CONSIGNE 1: D'après le texte, quelle mesure toujours en vigueur ne devrait normalement pas permettre de telles balades collectives ?
CONSIGNE 2: Recopiez fidèlement le passage du texte allant de "La secte des" jusqu'à "notre cohésion nationale.".

TEXTE:
○ ○ ○ ○ ○ ○ ○

Et c'est reparti, on remet les gens dans la rue. Le tapin à la mode Algérienne refait parler de lui, malgré l'état d'urgence (toujours en vigueur) qui normalement ne doit en aucun cas permettre de telles balades collectives; mêmes si elles sont encadrées et préparées par les stratèges du coaching populaire. Mais parait-il, les gens avaient les gambettes ramolies par autant d'années d'inactivité et donc il fallait à tout prix les faire ressortir marcher et crier en communion, autour de leurs gourous en extase afin de leur insuffler de nouveau le goût à la vie.
La secte des marathoniens des années 90 vient reprendre du service. Espérons seulement que les adeptes des journées chômées payées seront au rendez-vous et qu'ils feront vibrer de leurs voix les menaces impérialistes et autres dangers potentiels qui veulent mettre à terre notre cohésion nationale.

○ ○ ○ ○ ○ ○ ○

DOCUMENTS FOURNIS:
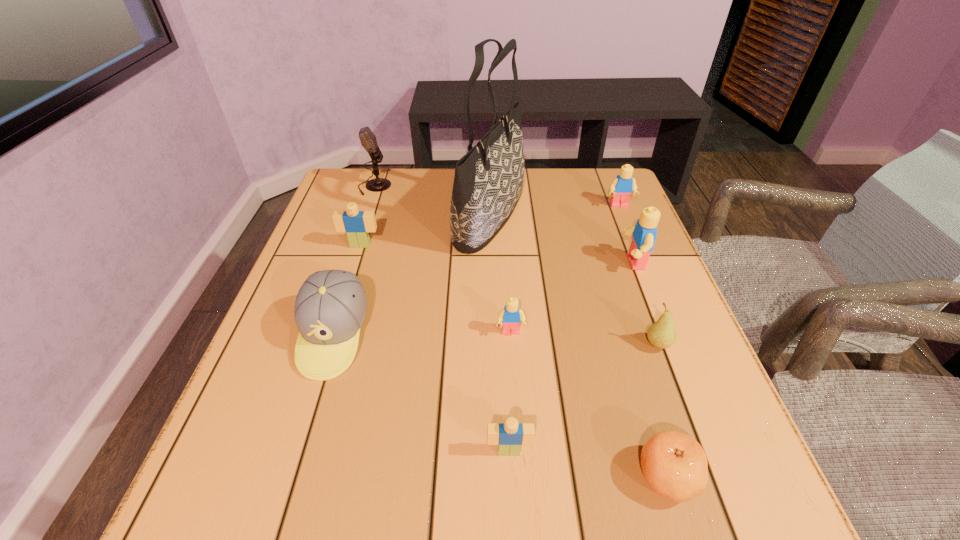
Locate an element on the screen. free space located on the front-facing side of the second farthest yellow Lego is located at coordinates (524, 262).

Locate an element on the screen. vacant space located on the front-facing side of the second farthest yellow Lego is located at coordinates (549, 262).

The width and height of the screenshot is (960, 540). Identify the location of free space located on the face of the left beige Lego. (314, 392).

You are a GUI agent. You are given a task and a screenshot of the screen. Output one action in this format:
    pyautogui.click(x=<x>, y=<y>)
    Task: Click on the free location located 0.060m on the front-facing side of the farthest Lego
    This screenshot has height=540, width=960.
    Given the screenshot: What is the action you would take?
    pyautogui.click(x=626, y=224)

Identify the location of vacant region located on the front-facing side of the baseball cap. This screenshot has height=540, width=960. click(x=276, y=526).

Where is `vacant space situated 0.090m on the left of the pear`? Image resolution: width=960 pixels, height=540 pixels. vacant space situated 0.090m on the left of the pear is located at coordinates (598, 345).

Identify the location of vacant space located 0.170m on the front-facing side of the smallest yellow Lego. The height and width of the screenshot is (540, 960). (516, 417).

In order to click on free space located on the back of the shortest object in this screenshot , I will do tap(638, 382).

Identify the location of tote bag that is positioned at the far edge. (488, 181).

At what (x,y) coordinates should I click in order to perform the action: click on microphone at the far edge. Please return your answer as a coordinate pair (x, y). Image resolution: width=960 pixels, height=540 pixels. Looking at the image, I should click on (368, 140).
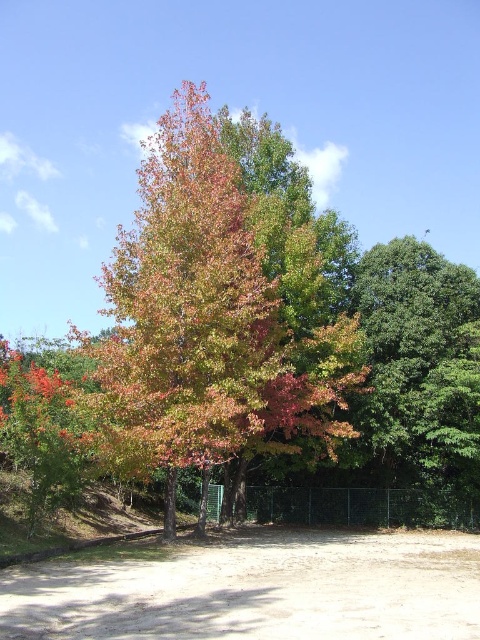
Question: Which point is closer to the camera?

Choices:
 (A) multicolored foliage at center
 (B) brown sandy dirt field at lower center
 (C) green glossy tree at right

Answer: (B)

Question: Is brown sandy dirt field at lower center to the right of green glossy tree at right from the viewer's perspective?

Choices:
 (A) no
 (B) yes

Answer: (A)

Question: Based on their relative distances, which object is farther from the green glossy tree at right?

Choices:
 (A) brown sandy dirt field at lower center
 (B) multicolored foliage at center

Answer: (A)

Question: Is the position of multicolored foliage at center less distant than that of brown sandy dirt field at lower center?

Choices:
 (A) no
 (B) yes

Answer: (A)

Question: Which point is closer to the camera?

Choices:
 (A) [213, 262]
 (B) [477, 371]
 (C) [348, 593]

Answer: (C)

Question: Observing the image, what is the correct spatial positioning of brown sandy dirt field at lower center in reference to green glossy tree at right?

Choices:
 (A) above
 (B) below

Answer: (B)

○ ○ ○ ○ ○ ○ ○

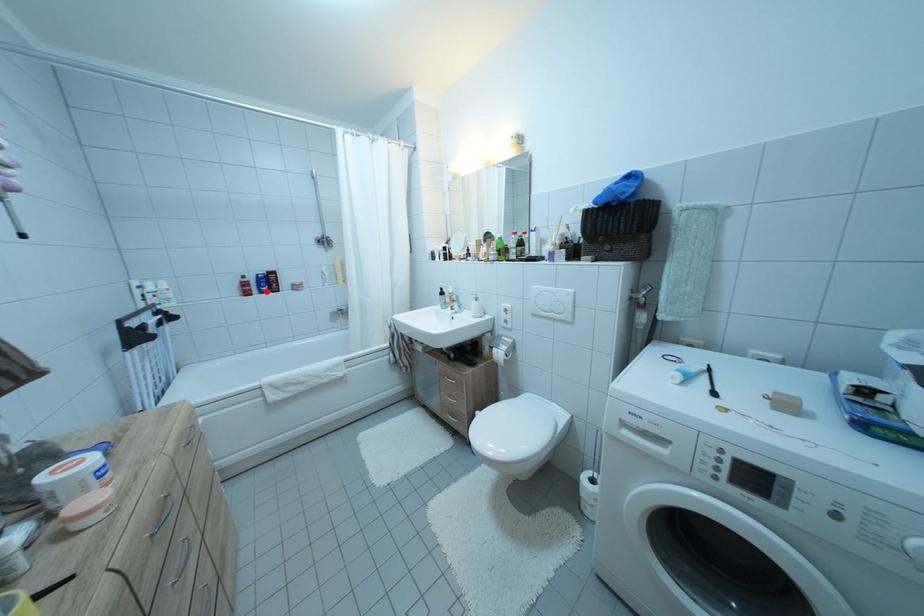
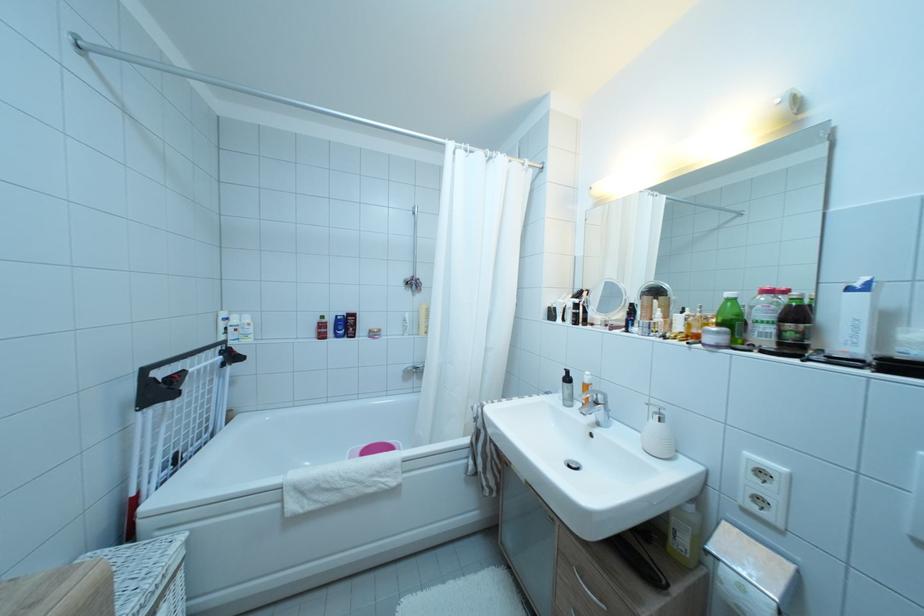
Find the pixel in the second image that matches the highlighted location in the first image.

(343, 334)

○ ○ ○ ○ ○ ○ ○

RÉPONSE 1: L'état d'urgence.

RÉPONSE 2:
La secte des marathoniens des années 90 vient reprendre du service. Espérons seulement que les adeptes des journées chômées payées seront au rendez-vous et qu'ils feront vibrer de leurs voix les menaces impérialistes et autres dangers potentiels qui veulent mettre à terre notre cohésion nationale.